*Reading passage*
%%
Joe Biden’s choice to install two former BlackRock execs in his cabinet is a major signal of his deference to Wall Street and the superrich. But it’s also a sign of the times: the world’s largest asset management company is revolutionizing finance by investing in capitalism itself.

UK headquarters of BlackRock in London, 2017. (Jack Taylor / Getty Images)

Until now, twenty-first-century US presidential administrations have been crawling with former Goldman Sachs executives. But now a new day is dawning! Joe Biden has banished them and replaced them with cabinet picks linked to the asset management juggernaut BlackRock. Something has fundamentally changed.

In all seriousness, while installing finance executives in key cabinet positions is nothing new, the prominence of BlackRock compared to older, more established financial institutions, is a sign of the times. The company, founded in 1988 by Larry Fink, who had previously pioneered toxic mortgage-backed securities of the type that sank the economy twenty years later, is situated on a financial frontier.

BlackRock is the largest asset management company in the world, with nearly $8 trillion worth of assets under its control. It owns a stake of 5 percent or more in nearly 98 percent of firms in the S&P 500 index, including Apple, Microsoft, J. P. Morgan Chase, Wells Fargo — the list goes on. Owning 5 percent of a company’s shares is enough to give any shareholder major influence.

BlackRock is thus a firm that owns shares of other firms, and it is the largest of such firms. It’s the biggest of the “Big Three” asset management funds —  BlackRock, Vanguard, and State Street — which together constitute the largest shareholder in 88 percent of the companies in the S&P 500 index and 40 percent of all publicly listed companies in the United States. (Notably, BlackRock is the world’s largest shareholder in fossil fuels, managing over $87 billion worth of shares in oil and gas companies.)
%%
*Recorded information*
%%
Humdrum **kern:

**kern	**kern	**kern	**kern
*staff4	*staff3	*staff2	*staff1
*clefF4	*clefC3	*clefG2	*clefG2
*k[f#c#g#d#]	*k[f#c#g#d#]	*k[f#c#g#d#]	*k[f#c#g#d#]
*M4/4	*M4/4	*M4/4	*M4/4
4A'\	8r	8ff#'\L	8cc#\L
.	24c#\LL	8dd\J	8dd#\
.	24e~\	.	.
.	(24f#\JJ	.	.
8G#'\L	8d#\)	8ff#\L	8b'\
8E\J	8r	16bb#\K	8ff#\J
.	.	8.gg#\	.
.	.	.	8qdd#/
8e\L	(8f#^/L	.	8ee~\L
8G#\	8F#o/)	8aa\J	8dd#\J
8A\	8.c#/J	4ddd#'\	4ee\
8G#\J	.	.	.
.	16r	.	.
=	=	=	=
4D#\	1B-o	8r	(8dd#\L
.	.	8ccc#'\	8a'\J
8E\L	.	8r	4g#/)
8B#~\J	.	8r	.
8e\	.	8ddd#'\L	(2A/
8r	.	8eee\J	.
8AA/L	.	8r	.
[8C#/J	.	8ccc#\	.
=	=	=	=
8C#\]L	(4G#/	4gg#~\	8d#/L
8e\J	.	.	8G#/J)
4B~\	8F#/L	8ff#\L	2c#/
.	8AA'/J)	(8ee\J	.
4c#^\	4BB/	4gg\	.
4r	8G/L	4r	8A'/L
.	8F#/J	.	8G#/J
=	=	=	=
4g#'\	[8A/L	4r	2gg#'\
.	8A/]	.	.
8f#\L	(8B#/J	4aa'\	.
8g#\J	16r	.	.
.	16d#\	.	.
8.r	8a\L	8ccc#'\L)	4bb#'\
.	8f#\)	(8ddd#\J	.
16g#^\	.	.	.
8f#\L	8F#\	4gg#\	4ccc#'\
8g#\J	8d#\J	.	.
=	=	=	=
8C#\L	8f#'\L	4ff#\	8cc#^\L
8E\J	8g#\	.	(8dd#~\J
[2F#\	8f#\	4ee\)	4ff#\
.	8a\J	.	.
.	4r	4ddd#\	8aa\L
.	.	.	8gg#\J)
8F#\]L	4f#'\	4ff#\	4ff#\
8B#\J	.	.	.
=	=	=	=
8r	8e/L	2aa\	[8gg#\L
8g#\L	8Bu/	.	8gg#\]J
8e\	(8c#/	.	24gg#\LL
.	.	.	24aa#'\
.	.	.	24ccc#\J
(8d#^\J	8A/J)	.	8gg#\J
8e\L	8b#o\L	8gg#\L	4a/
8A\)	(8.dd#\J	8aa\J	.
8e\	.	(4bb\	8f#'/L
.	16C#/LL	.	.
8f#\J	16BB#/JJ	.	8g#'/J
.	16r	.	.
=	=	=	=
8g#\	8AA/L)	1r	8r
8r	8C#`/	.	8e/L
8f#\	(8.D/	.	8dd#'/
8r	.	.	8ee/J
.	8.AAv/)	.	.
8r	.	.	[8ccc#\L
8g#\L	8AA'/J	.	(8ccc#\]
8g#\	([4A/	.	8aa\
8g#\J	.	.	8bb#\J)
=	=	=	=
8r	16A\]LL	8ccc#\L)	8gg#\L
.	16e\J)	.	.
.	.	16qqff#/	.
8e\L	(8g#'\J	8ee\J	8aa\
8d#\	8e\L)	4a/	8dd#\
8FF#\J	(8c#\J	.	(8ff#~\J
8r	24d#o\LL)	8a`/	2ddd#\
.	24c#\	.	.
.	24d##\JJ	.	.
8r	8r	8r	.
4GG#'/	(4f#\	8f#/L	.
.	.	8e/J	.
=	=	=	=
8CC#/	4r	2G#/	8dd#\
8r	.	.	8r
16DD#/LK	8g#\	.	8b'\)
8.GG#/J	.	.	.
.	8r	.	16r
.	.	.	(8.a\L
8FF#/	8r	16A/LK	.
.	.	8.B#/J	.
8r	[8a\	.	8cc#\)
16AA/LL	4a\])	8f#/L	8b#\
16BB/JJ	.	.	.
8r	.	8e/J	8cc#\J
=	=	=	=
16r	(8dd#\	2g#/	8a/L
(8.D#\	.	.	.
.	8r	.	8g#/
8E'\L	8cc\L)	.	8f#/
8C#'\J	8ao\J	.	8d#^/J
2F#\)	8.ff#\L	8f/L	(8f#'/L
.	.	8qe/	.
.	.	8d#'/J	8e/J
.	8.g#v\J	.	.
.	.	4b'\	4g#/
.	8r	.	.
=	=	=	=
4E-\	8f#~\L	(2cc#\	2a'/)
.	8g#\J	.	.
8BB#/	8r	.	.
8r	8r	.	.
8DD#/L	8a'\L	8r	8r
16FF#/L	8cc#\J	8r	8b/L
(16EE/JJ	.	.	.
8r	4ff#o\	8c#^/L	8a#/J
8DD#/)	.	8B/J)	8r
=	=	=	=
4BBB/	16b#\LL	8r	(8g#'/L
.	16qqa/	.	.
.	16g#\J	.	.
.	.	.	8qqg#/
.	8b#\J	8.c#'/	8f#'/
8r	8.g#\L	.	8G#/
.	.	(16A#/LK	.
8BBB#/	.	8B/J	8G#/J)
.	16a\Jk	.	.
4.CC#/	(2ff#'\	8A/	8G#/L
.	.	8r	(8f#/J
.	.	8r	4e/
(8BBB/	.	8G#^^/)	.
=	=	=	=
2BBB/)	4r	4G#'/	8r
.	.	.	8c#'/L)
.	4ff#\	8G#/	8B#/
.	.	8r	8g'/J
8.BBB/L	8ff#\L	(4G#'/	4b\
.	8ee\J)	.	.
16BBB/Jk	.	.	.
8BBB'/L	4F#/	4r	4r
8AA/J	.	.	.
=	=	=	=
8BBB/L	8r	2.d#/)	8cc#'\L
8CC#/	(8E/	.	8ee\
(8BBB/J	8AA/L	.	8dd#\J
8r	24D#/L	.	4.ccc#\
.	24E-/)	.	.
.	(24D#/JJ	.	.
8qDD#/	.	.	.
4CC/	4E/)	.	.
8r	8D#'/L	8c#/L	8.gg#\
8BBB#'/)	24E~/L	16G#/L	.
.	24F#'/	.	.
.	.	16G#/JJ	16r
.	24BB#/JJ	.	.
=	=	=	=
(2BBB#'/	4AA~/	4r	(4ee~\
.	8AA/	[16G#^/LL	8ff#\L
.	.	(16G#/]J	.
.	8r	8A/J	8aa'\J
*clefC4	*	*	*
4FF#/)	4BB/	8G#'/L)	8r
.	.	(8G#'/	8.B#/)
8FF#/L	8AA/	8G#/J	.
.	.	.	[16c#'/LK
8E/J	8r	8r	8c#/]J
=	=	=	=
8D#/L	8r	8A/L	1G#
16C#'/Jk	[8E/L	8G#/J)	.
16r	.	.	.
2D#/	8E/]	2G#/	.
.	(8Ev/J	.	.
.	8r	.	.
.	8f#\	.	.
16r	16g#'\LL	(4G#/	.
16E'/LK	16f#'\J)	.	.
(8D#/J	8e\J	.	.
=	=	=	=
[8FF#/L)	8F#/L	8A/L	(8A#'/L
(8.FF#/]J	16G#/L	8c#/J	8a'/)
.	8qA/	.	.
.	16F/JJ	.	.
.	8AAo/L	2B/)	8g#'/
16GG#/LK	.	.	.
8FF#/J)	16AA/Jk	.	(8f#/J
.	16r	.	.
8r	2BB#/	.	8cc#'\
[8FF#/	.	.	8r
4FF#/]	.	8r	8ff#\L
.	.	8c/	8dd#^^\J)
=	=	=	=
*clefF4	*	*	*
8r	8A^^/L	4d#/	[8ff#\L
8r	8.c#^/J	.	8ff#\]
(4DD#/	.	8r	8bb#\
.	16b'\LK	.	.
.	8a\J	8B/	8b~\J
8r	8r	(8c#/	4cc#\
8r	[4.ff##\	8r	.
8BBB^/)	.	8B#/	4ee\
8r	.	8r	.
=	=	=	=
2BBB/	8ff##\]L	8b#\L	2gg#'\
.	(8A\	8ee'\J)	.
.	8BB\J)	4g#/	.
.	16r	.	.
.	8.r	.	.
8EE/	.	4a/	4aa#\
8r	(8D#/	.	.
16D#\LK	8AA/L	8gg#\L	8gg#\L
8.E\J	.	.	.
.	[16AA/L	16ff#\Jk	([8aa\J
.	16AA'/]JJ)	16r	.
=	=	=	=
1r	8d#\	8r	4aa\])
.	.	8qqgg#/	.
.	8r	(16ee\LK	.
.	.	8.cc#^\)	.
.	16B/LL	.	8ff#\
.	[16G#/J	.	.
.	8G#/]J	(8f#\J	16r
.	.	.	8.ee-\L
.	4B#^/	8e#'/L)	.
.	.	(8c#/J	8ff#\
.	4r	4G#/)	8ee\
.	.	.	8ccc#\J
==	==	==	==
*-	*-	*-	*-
%%
*Activities*
**a)** According to the article on BlackRock, who founded the company, and in what year?
**b)** Write out the part of the BlackRock article that begins at the words "BlackRock is the largest" and stops after "and gas companies.)".
**c)** In the article on BlackRock, which companies are named as ones in which BlackRock owns a stake of 5 percent or more?
The material comes from a different source than the text.

*Completed exercise*
**a)** Larry Fink founded BlackRock in 1988.

**b)**
BlackRock is the largest asset management company in the world, with nearly $8 trillion worth of assets under its control. It owns a stake of 5 percent or more in nearly 98 percent of firms in the S&P 500 index, including Apple, Microsoft, J. P. Morgan Chase, Wells Fargo — the list goes on. Owning 5 percent of a company’s shares is enough to give any shareholder major influence.

BlackRock is thus a firm that owns shares of other firms, and it is the largest of such firms. It’s the biggest of the “Big Three” asset management funds —  BlackRock, Vanguard, and State Street — which together constitute the largest shareholder in 88 percent of the companies in the S&P 500 index and 40 percent of all publicly listed companies in the United States. (Notably, BlackRock is the world’s largest shareholder in fossil fuels, managing over $87 billion worth of shares in oil and gas companies.)

**c)** Apple, Microsoft, J. P. Morgan Chase, Wells Fargo